The most likely answer in our view is that the valuation was key. nexfibre tends to offer cash, but has been quite vocal about valuation expectations needing to be realistic, i.e. is unlikely to offer a high price, albeit the price is paid in a robust currency. CityFibre and Netomnia tend to offer shares, so here the relative valuation is key (between CityFibre/Netomnia and the target), and the larger acquiring companies would likely want a premium for their own value given that they already have considerable scale. Hence the appeal of a merger of equals—no hit has to be taken to their perceived (and likely unrealistic) value.”
Enders notes that such mid-tier mergers will deliver some synergies (e.g. cutting cost overlaps and marketing/customer acquisition best practice), but they’ll also be hit by the slow and costly process of network integration. The resulting company may also “still be too low scale to achieve sustainable profitability in our view” (e.g. altnets several times the size of Monday’s merger parties remain below or barely at EBITDA breakeven). In short, the analyst states that these sorts of mergers risk not being able to “solve the core (linked) problems of lack of scale and lack of financing“.

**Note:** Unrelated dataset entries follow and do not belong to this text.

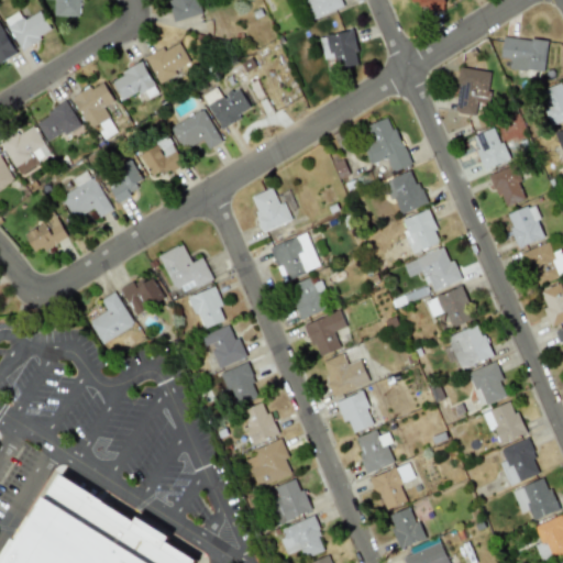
[(80,0),(53,0),(53,15),(80,17),(80,0)]
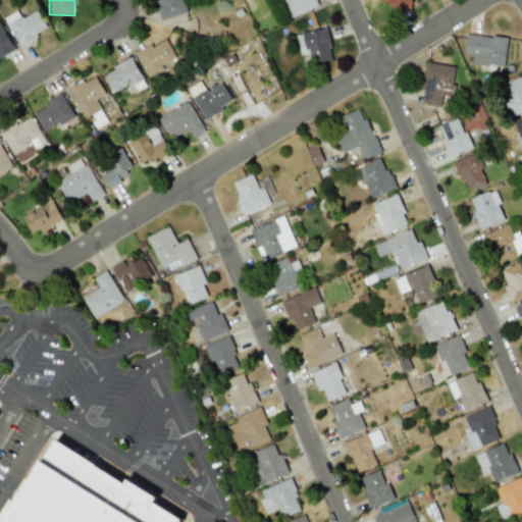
[(156,0),(162,19),(186,12),(180,0),(156,0)]
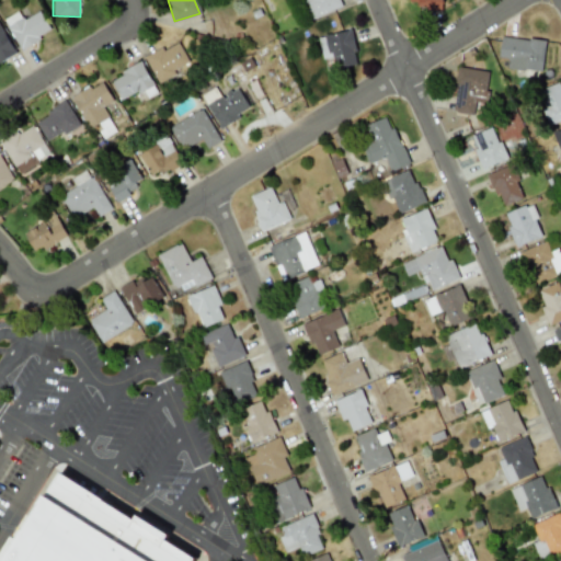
[(301,0),(307,18),(338,9),(334,0),(301,0)]
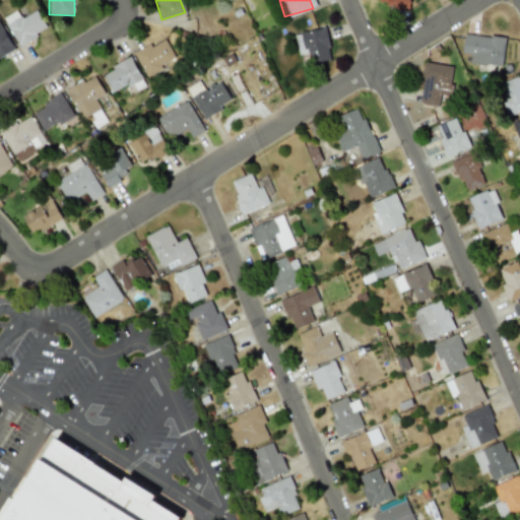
[(408,9),(408,0),(379,0),(379,4),(395,4),(395,9),(408,9)]
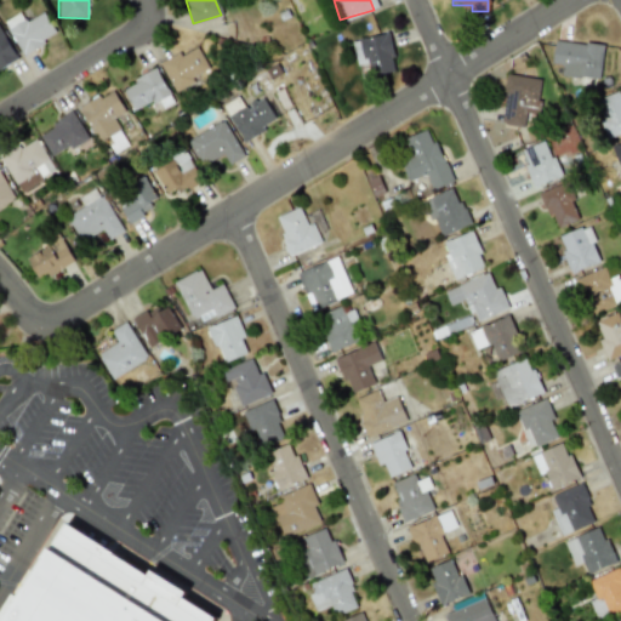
[(56,35),(44,11),(24,21),(20,12),(4,21),(22,55),(56,35)]
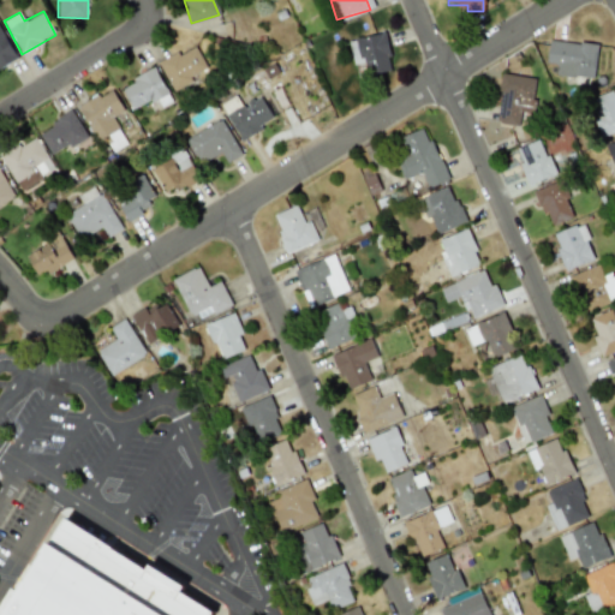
[(0,65),(16,57),(0,28),(0,65)]
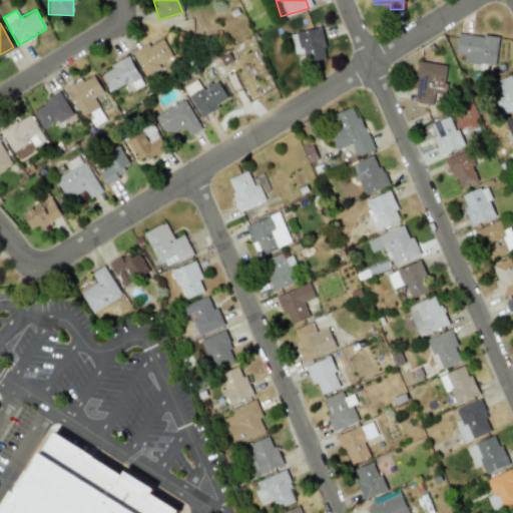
[(294,53),(304,52),(306,62),(326,59),(321,27),(290,33),(294,53)]
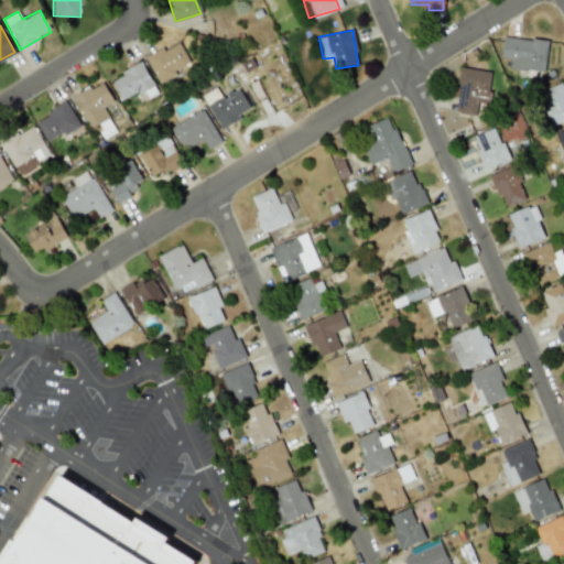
[(544,72),(546,41),(502,36),(500,57),(510,58),(509,68),(544,72)]
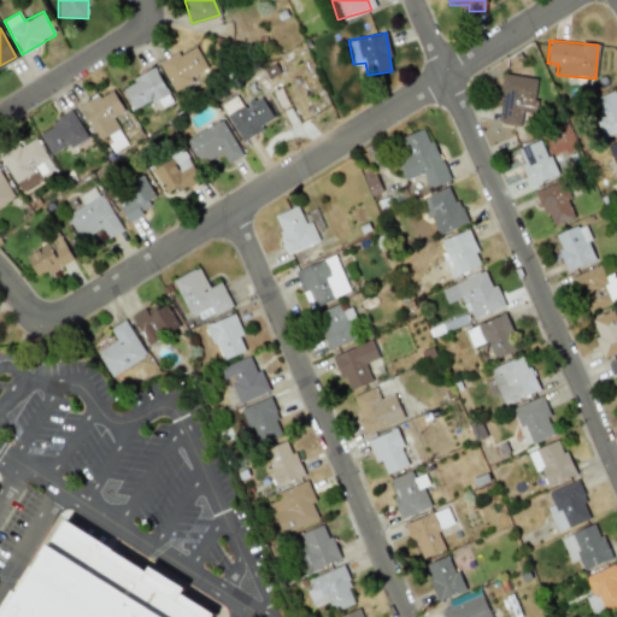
[(171,89),(209,72),(197,45),(159,63),(171,89)]
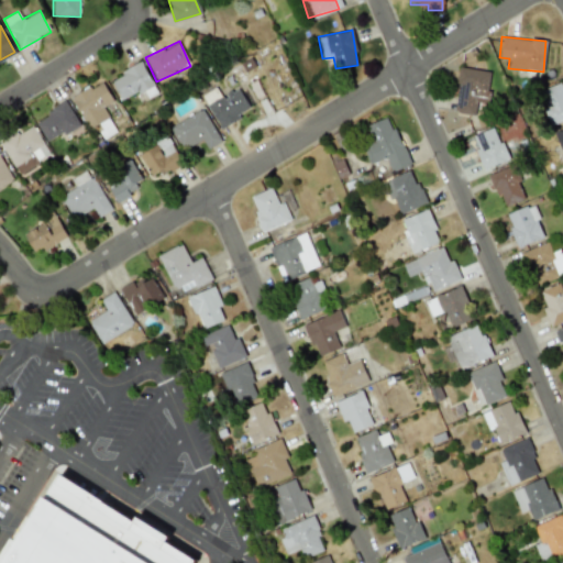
[(120,100),(143,89),(146,98),(156,92),(142,63),(110,78),(120,100)]
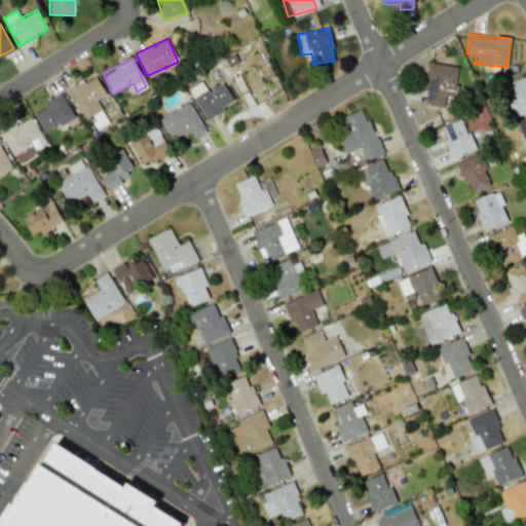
[(458,67),(428,63),(423,106),(447,109),(447,114),(447,115),(450,90),(455,91),(458,67)]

The analyst reasonably concludes that “much more consolidation is required for the sector to be sustainable in our view“, but unless the issue of “unrealistic” valuations is solved through another means, then “further financial distress may be required for realistic valuations to emerge“. However, it is worth stressing that there are still niche cases, where flexibility does exist for success to be found by doing things differently. But those tend to be more the exception, than the rule.
Enders concludes by urging many smaller and mid-tier altnets not to get too comfortable with drip feed financing to fund day-to-day operating losses and mounting interest costs. “We would urge them to act faster [on consolidation] to maximise the chance of decent long-term returns, even if this means a paper loss in the interim,” concluded the analyst. Waiting too long may risk inviting the debt holders to take control, further eroding the chances of a positive equity return.